Sea Turtle Rescue
Cold-Stunned Sea Turtle
Frequently Asked Questions
Each year, the New England Aquarium partners with a number of organizations to rescue, rehabilitate, and release hundreds of cold-stunned sea turtles with the goal of returning them back to the wild. Learn more about how turtles get stranded, what it means to be cold-stunned, and how and why these turtles are rescued.
Where do sea turtles travel?
Every spring and summer, several species of sea turtles (including green, loggerhead, Kemp’s ridley and leatherback) follow the warm water currents of the Gulf Stream northward, and some of them will end up in Massachusetts waters. As fall approaches, many sea turtles will migrate back to warmer waters in the Caribbean and the Gulf of Mexico.
How do turtles get stranded?
Not all of the migrating sea turtles will be able to move out of our cold waters in the fall. One theory is that many of these turtles are juveniles and aren’t able to swim far enough out to sea in order to avoid the hook of Cape Cod. Another theory is that storms and winds out of the northeast push the turtles towards the coast. Since turtles and other reptiles are ectothermic (cold-blooded), they rely on their surroundings to regulate their internal temperatures.
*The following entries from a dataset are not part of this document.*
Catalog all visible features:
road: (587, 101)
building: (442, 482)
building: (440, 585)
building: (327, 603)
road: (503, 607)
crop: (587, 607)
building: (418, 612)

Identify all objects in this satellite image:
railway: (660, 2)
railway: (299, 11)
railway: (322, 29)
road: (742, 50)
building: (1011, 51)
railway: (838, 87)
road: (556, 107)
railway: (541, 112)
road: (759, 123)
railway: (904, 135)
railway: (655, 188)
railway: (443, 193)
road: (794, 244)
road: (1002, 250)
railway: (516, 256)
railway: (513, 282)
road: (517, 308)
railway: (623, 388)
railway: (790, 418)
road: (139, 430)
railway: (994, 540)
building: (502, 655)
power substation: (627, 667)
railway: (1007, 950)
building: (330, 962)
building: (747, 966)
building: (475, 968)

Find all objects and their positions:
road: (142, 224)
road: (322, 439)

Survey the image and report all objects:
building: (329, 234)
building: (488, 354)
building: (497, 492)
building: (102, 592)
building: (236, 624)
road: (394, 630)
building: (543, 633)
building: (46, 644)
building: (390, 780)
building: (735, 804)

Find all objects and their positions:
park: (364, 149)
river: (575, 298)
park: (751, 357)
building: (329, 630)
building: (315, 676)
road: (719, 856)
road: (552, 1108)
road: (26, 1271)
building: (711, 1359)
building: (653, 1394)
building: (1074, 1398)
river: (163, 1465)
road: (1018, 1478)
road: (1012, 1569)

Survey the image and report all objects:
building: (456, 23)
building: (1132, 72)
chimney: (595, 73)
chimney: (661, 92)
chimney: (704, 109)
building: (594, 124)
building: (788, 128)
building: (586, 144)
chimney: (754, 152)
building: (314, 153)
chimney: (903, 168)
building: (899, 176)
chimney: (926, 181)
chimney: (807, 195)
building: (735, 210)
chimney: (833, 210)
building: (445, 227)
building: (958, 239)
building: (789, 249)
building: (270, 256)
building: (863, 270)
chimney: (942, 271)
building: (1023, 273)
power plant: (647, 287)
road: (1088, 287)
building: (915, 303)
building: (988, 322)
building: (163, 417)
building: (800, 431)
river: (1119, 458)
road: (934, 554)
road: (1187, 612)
When air and water temperatures drop, so does their body temperature. When a turtle’s body temperature drops too low, it becomes cold-stunned, a type of reptilian hypothermia. This means its metabolism slows down and it loses the ability to feed or swim. Some sea turtles wash ashore on the beaches of Cape Cod. These turtles suffer from a variety of problems including pneumonia, hypothermia, dehydration, malnutrition, and frostbite. Occasionally, a turtle is found that also has damage from boat strikes, entanglement in fishing gear, or ingestion of plastic.
How are they rescued?
The New England Aquarium partners with the Mass Audubon Wellfleet Bay Wildlife Sanctuary. Every year, Mass Audubon staff and volunteers patrol Cape Cod beaches during turtle stranding season, which typically lasts from late October into December, with the peak beginning in mid-November. Some of the surviving turtles are then brought to the Aquarium’s Sea Turtle Hospital at our Animal Care Center in Quincy, MA.
How long does it take for rehabilitation?
Rehabilitation of stranded turtles may take months to years. Eventually, the sea turtles are healthy enough to be released back into the ocean. Some sea turtles are flown south to be released where the water is warmer, whereas others may be released off the southern side of Cape Cod during the summer. In order to be a candidate for release, each turtle must pass a foraging test showing they can find and consume food on their own. Turtles that are not release candidates are found homes in zoos and aquariums, much like our own Retread and Carolina, the loggerhead sea turtles in the Aquarium’s Giant Ocean Tank.
Why do we do it?
Ultimately, the goal is to successfully rehabilitate and release these turtles back into warm waters. Every turtle that is rescued and released has the potential to reproduce and make a positive impact on its population, and sea turtles are crucial to the health of the ocean.
All but one species of sea turtle has an IUCN red list status. Statuses range from vulnerable to critically endangered. Not only is helping stranded sea turtles a valuable part of protecting them, caring for the turtles and releasing them with tracking tags is also a great way to learn a lot about where they travel throughout the year!
New England Aquarium Sea Turtle Hospital Tour
What should I do if I see a stranded turtle?
Sea turtles in our region do not typically come ashore unless they are seriously debilitated. For sea turtles found on beaches from Boston north through New Hampshire, call the New England Aquarium’s 24-hour Sea Turtle Rescue Hotline at 617-973-5247. Please try to remain calm and leave your name and a phone number where you can be reached. For sea turtles found along the South Shore, Cape Cod, and the Islands, please call the Wellfleet Bay Wildlife Sanctuary at 508-349-2615 x6104.